Novo’s next-gen diabetes drug could be best at cutting heart attacks

Novo Nordisk’s semaglutide reduced major cardiovascular events by 26% in high-risk adults with type 2 diabetes, according to new data.

Diabetes patients are particularly at risk of major cardiovascular problems, and companies are now developing treatments which not only control blood glucose, but also reduce the chances of them suffering potentially fatal heart attacks and strokes.

A year ago Eli Lilly and Boehringer Ingelheim produced results which showed their oral SGLT2 inhibitor drug Jardiance (empagliflozin) reduced cardiovascular events by 14% – the first time this had ever been achieved by a diabetes drug, and a potential ‘game changer’ for patients and clinicians.

Investors had been hoping that Novo could top this with its LEADER trial of GLP-1 drug Victoza, but this achieved a slightly lower 13 % cut in the composite endpoint of CV deaths and non-fatal MI or non-fatal stroke.

Now the new, small scale study of next-generation GLP-1 semaglutide suggests it could be the best yet in cutting the risk, its 26% cut putting it ahead of Victoza and Jardiance.

The new SUSTAIN 6 phase 3 trial data released at the EASD diabetes congress in Munich backs up earlier top line data, and puts the drug in the rare position of having strong outcomes data before approval.

Investors were disappointed with Victoza’s CV data earlier this year – but were clearly more upbeat about the results from semaglutide in the SUSTAIN trial.

Novo Nordisk’s shares ticked up on the Copenhagen stock exchange to 310 Danish Kroner (£35.41) following the news.

The drug is set for filing before the end of 2016, and if approved, semaglutide is predicted to be an important drug for Novo Nordisk. Analysts predict annual sales of more than $2 billion by 2022.

Results showed semaglutide significantly reduced risk of the primary composite endpoint of time to first occurrence of either cardiovascular death, non-fatal myocardial infarction, or non-fatal stroke by 26% versus placebo, when added to standard of care in 3,297 adults with type 2 disease with high CV risk.

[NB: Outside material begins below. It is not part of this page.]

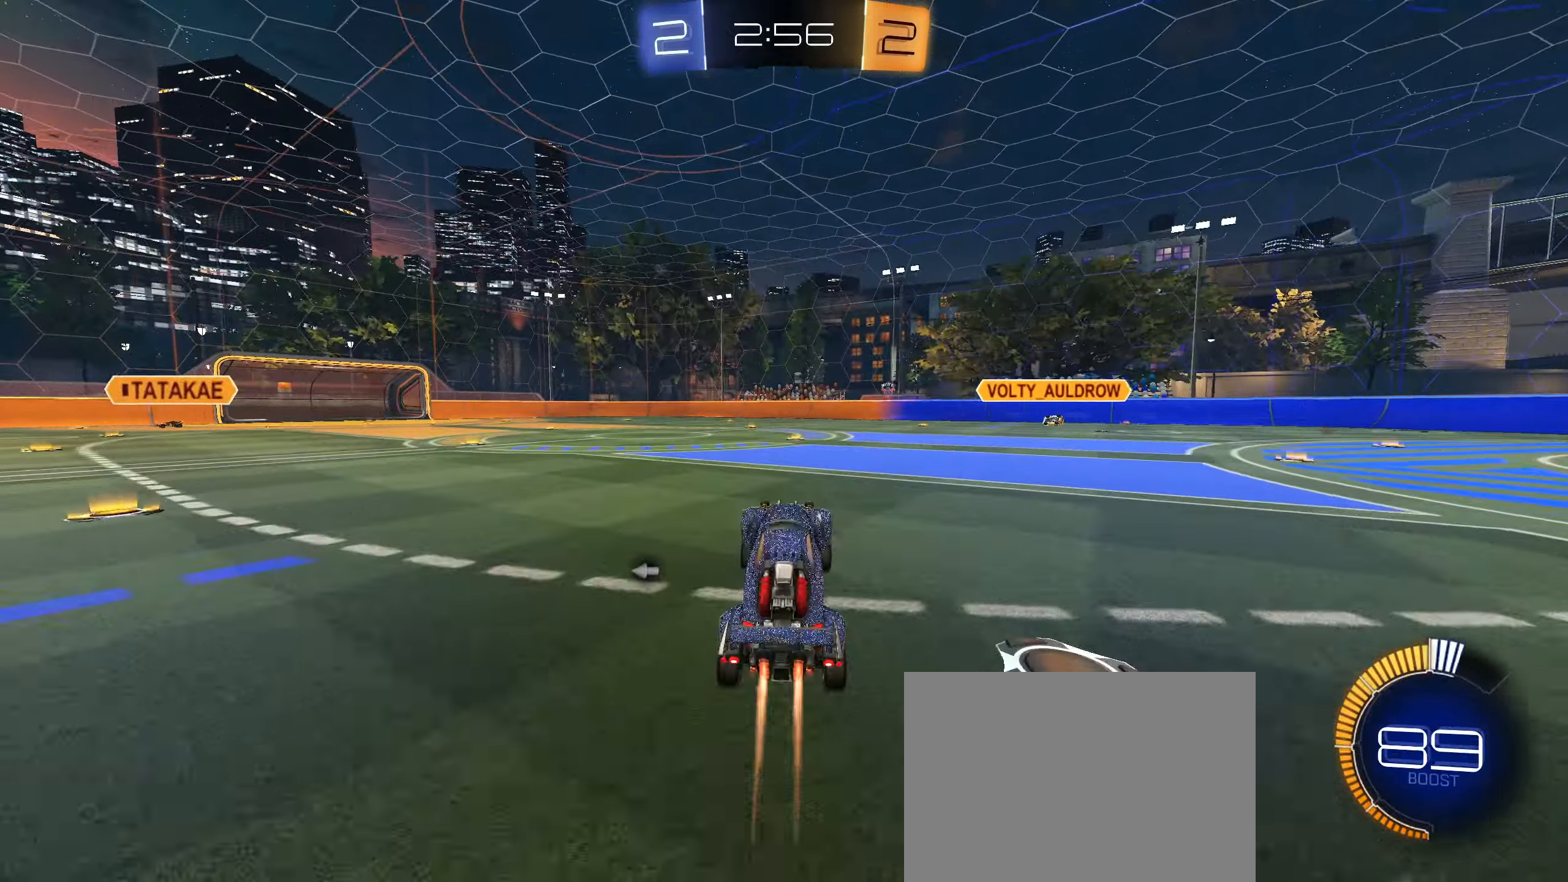
{"buttons": ["R2"], "left_stick": "center", "right_stick": "center", "events": [[16, "R2", "down"], [100, "CIRCLE", "up"], [250, "TRIANGLE", "down"], [316, "TRIANGLE", "up"]]}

These results were based on an accumulation of first major adverse CV events in 254 people.

There was a significant 39% decrease in non-fatal stroke and a non-significant 26% decrease in non-fatal myocardial infarction, and a neutral outcome (2% decrease) in CV death after two years of treatment.

SUSTAIN 6 investigator Dr Steven Marso said the reduction in cardiovascular events is “notable given the small study population and the short trial duration.”

“These findings are clinically relevant, as cardiovascular disease is the leading cause of death in people with type 2 diabetes and new treatment options that can also reduce the risk of cardiovascular events are needed.”

In this outcomes trial, from an overall mean baseline of 8.7%, semaglutide 0.5 mg and 1.0 mg significantly reduced HbA1c by -1.1% and -1.4% vs -0.4% for both placebo 0.5 mg and 1.0 mg at 104 weeks, when added to standard of care.

From a mean baseline of 92.1 kg, adults treated with semaglutide 0.5 mg and 1.0 mg experienced superior and sustained weight loss of -3.6 kg and -4.9 kg, vs -0.7 kg for placebo 0.5 mg and -0.5 kg for placebo 1.0 mg.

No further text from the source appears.